5.5 Why This Approach
Aspect
Benefit
Streaming SSE
Low latency token display; good UX for longer answers
Managed Identity
No secrets at rest; rotates automatically
New thread per request
Statelesness keeps API simple (can evolve to session persistence later)
Azure SDK (Persistent Agents)
Offloads orchestration/state to platform
5.6 Frontend Integration Note
Your Backstage frontend simply opens an EventSource (or fetch stream) to /api/agents/chat and appends JSON objects until { "Completed": true } arrives. (The earlier TypeScript polling example is now superseded by this streaming C# backend.)
Production additions: per-user thread continuity, rate limiting, OpenTelemetry spans (wrapping thread creation + run streaming), exponential backoff on transient RequestFailedException, and circuit breaker around sustained failures.
6. Frontend Chat Page (Snippet Highlights)
Example from plugins/ai-chat/components/ChatPage/ChatService.ts conceptually:
export async function sendMessage(text: string): Promise<string> {
const resp = await fetch('/api/ai-chat/send', {
method: 'POST',
headers: { 'Content-Type': 'application/json' },
body: JSON.stringify({ message: text }),
});
if (!resp.ok) throw new Error('Send failed');
const data = await resp.json();
return data.reply;
}
UI controller hook (useChatController.ts) maintains an array of { role, content } and optimistic state while awaiting backend reply.
Message list & input components handle scroll and enter-to-send; typing indicator displays while polling.
Attach an Azure AI Search / vector index (outside this snippet) when creating the agent, passing retrieval configuration.

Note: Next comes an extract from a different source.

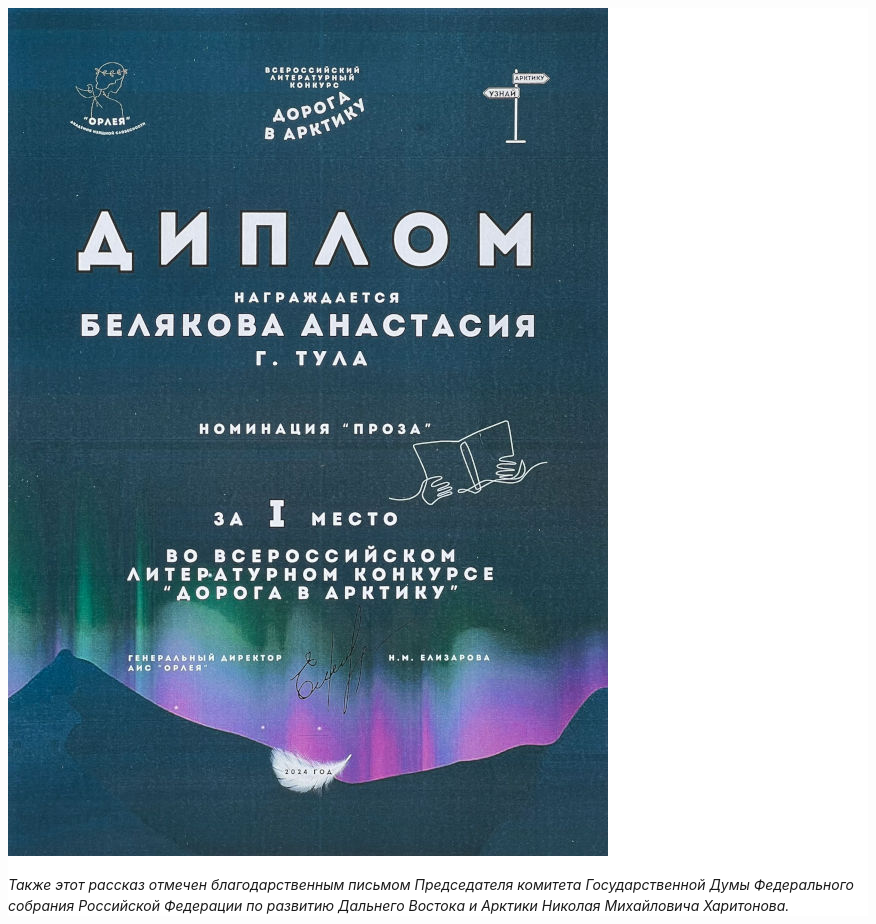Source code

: ![Диплом "Дорога в Арктику"](../images/achievements/diplom-arctica.jpg)

*Также этот рассказ отмечен благодарственным письмом Председателя комитета Государственной Думы Федерального собрания Российской Федерации по развитию Дальнего Востока и Арктики Николая Михайловича Харитонова.*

After that, agent responses automatically ground answers. Cite sources by surfacing metadata in assistant message payload (check annotations / citations fields when available) and render links below each answer.
You integrated a secure, minimal AI chat experience in Backstage using Azure AI Foundry Agents. The backend proxy leverages managed identity (or fallback credentials), orchestrates agent lifecycle, and streams responses to a clean React UI. From here you can attach retrieval, citations, function calling, and enterprise governance—turning Backstage into a central AI enablement surface.